[[ THE DATA open ]]

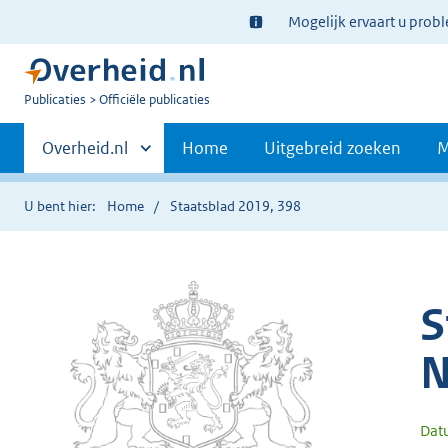
Ter
Mogelijk ervaart u prob
informatie:
U
Publicaties
Officiële publicaties
bent
Primaire
nu
Andere
Overheid.nl
Home
Uitgebreid zoeken
M
hier:
sites
navigatie
binnen
U bent hier:
Home
Staatsblad 2019, 398
S
N
Dat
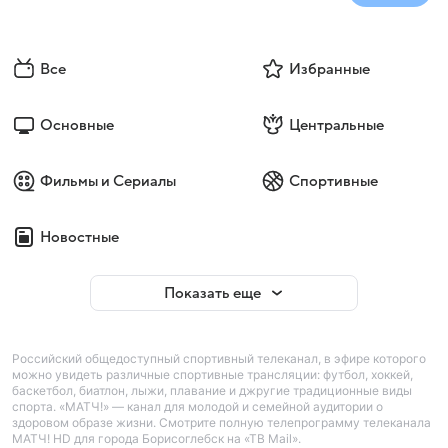
Все
Избранные
Основные
Центральные
Фильмы и Сериалы
Спортивные
Новостные
Показать еще
Российский общедоступный спортивный телеканал, в эфире которого
можно увидеть различные спортивные трансляции: футбол, хоккей,
баскетбол, биатлон, лыжи, плавание и джругие традиционные виды
спорта. «МАТЧ!» — канал для молодой и семейной аудитории о
здоровом образе жизни. Смотрите полную телепрограмму телеканала
МАТЧ! HD для города Борисоглебск на «ТВ Mail».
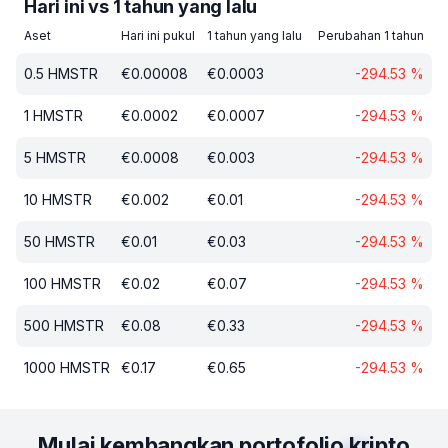
Hari ini vs 1 tahun yang lalu
Aset
Hari ini pukul
1 tahun yang lalu
Perubahan 1 tahun
0.5
HMSTR
€
0.00008
€
0.0003
-294.53
%
1
HMSTR
€
0.0002
€
0.0007
-294.53
%
5
HMSTR
€
0.0008
€
0.003
-294.53
%
10
HMSTR
€
0.002
€
0.01
-294.53
%
50
HMSTR
€
0.01
€
0.03
-294.53
%
100
HMSTR
€
0.02
€
0.07
-294.53
%
500
HMSTR
€
0.08
€
0.33
-294.53
%
1000
HMSTR
€
0.17
€
0.65
-294.53
%
Mulai kembangkan portofolio kripto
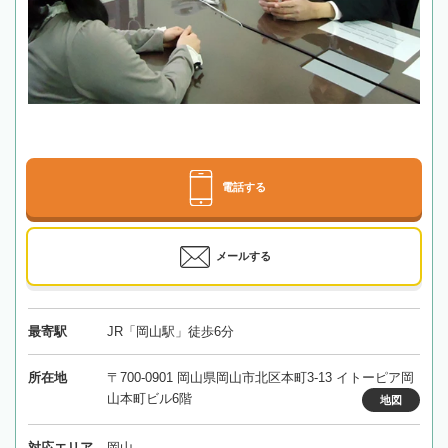
電話する
メールする
最寄駅
JR「岡山駅」徒歩6分
所在地
〒700-0901 岡山県岡山市北区本町3-13 イトーピア岡
山本町ビル6階
地図
対応エリア
岡山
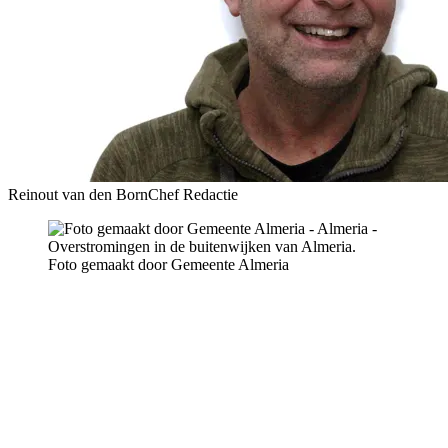
Reinout van den Born
Chef Redactie
Foto gemaakt door Gemeente Almeria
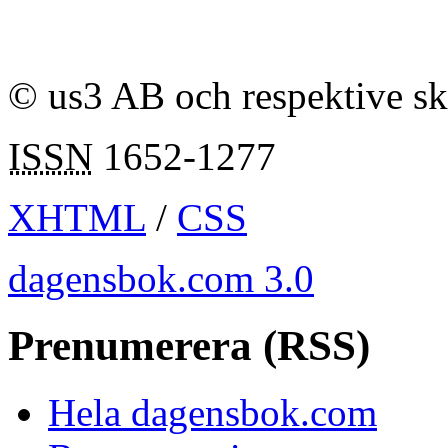
© us3 AB och respektive s
ISSN
1652-1277
XHTML
/
CSS
dagensbok.com 3.0
Prenumerera (RSS)
Hela dagensbok.com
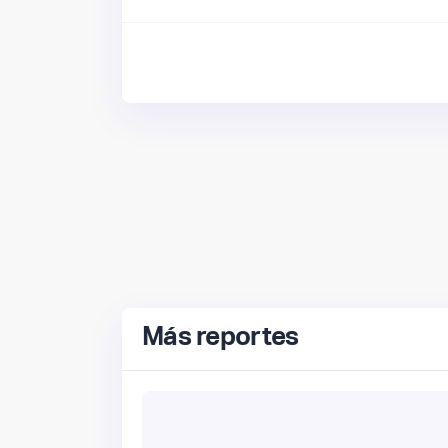
Más reportes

[[ THE DATA closed ]]

Starting at the first line of the data, set down each line exactly until you have copied the line with "Chef Redactie", but leave the pictures out.

• [THE COMPLETED TASK]
Ter
Mogelijk ervaart u prob
informatie:
U
Publicaties
Officiële publicaties
bent
Primaire
nu
Andere
Overheid.nl
Home
Uitgebreid zoeken
M
hier:
sites
navigatie
binnen
U bent hier:
Home
Staatsblad 2019, 398
S
N
Dat
Все
Избранные
Основные
Центральные
Фильмы и Сериалы
Спортивные
Новостные
Показать еще
Российский общедоступный спортивный телеканал, в эфире которого
можно увидеть различные спортивные трансляции: футбол, хоккей,
баскетбол, биатлон, лыжи, плавание и джругие традиционные виды
спорта. «МАТЧ!» — канал для молодой и семейной аудитории о
здоровом образе жизни. Смотрите полную телепрограмму телеканала
МАТЧ! HD для города Борисоглебск на «ТВ Mail».
Hari ini vs 1 tahun yang lalu
Aset
Hari ini pukul
1 tahun yang lalu
Perubahan 1 tahun
0.5
HMSTR
€
0.00008
€
0.0003
-294.53
%
1
HMSTR
€
0.0002
€
0.0007
-294.53
%
5
HMSTR
€
0.0008
€
0.003
-294.53
%
10
HMSTR
€
0.002
€
0.01
-294.53
%
50
HMSTR
€
0.01
€
0.03
-294.53
%
100
HMSTR
€
0.02
€
0.07
-294.53
%
500
HMSTR
€
0.08
€
0.33
-294.53
%
1000
HMSTR
€
0.17
€
0.65
-294.53
%
Mulai kembangkan portofolio kripto
電話する
メールする
最寄駅
JR「岡山駅」徒歩6分
所在地
〒700-0901 岡山県岡山市北区本町3-13 イトーピア岡
山本町ビル6階
地図
対応エリア
岡山
Reinout van den Born
Chef Redactie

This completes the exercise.